Isamu Akasaki and Hiroshi Amano of Japan and Japanese-born US citizen Shuji Nakamura won the prize for developing the blue light-emitting diode (LED) - the missing piece that now allows manufacturers to produce white-light lamps.
The arrival of such lamps is changing the way homes and workplaces are lit, offering a longer-lasting and more efficient alternative to the incandescent bulbs pioneered by Joseph Swan and Thomas Edison at the end of the 19th century. "Red and green LEDs have been around for a long time but blue was really missing. Thanks to the blue LED we now can get white light sources which have very high energy efficiency and very long lifetime," Per Delsing, a member of the Royal Swedish Academy of Sciences, told a news conference.
The award is a notable example of a practical discovery winning the prize - in contrast to last year, when the physics prize went to scientists who predicted the existence of the Higgs boson particle that explains how elementary matter attained the mass to form stars and planets. "Incandescent light bulbs lit the 20th century; the 21st century will be lit by LED lamps," the academy said in a statement.
Frances Saunders, president of Britain's Institute of Physics, said the shift offered the potential for huge energy savings. "With 20 per cent of the world's electricity used for lighting, it's been calculated that optimal use of LED lighting could reduce this to 4 per cent. Akasaki, Amano and Nakamura's research has made this possible and this prize recognises this contribution," she said.
Akasaki is at the Meijo University in Japan and Amano is professor at the Nagoya University. Nakamura is at the University of California, Santa Barbara.
Contacted by telephone in the middle of the night, Nakamura said of the award: "It's unbelievable." Nakamura invented the blue-light emitting diode while working at Nichia, an unlisted firm, but received next to nothing from them for the work until 2004, when the Tokyo District Court ordered Nichia to pay him a record 20 billion yen.
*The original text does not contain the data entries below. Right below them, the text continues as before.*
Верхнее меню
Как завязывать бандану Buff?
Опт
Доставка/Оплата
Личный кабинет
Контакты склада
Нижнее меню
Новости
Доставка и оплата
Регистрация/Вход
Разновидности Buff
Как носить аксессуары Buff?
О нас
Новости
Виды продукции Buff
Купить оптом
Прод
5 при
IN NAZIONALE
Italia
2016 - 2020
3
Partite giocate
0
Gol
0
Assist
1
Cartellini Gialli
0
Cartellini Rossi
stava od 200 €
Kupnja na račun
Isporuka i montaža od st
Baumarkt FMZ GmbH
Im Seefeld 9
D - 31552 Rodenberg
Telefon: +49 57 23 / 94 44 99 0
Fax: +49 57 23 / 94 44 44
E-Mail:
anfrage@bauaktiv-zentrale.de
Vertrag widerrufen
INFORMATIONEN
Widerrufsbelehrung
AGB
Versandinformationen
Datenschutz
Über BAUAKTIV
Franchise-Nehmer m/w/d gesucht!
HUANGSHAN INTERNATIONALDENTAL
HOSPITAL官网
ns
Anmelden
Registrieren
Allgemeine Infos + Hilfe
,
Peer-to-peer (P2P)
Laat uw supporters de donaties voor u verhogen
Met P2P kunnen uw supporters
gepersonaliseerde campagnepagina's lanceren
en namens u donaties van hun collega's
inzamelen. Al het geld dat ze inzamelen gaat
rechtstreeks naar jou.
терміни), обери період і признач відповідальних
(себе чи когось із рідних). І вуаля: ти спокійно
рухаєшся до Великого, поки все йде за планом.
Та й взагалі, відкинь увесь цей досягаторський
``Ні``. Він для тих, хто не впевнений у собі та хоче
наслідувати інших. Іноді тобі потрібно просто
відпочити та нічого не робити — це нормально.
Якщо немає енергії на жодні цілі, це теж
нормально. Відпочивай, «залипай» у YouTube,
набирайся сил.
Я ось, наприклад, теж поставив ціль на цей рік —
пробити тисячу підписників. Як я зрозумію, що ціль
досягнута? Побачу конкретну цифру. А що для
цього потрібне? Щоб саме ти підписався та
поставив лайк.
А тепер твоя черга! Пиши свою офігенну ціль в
Colin Humphreys, an expert at the University of Cambridge who is working on next-generation LED lighting, said the ability of the three scientists to crack the problem of blue light when others had failed was a tremendous achievement. "Their invention of efficient blue LEDs has paved the way for the development of bright, cost effective and, importantly, energy efficient white lighting," he said.
In addition to lighting buildings, LED bulbs are transforming lamps in cars and the technology is also used as a light source in smartphone and computer screens.
The LED boom upended the lighting market, creating both opportunities and challenges for major players like Dutch group Philips, which has been making light bulbs for 123 years but is now splitting off its lighting business.
As winners of the physics award, the laureates join some of the biggest names in science such as Albert Einstein, Niels Bohr and the husband and wife team of Pierre and Marie Curie.
The prize is also something of a boost to Japan's scientific reputation after it was tarnished by a discredited high profile stem cell study that had seemed to offer hope for replacing damaged cells or even growing new human organs.
It came on the same day as the author of that study, Haruko Obokata, was told by Waseda University that it will strip her of her doctorate unless she corrects it within a year.
Obokata's discovery was first trumpeted as a game-changer, but questions soon arose about the research and investigations found that Obokata had plagiarized and fabricated parts of the papers.
Physics was the second of this year's crop of Nobels. The prizes were first awarded in 1901 to honour achievements in science, literature and peace in accordance with the will of dynamite inventor and business tycoon Alfred Nobel.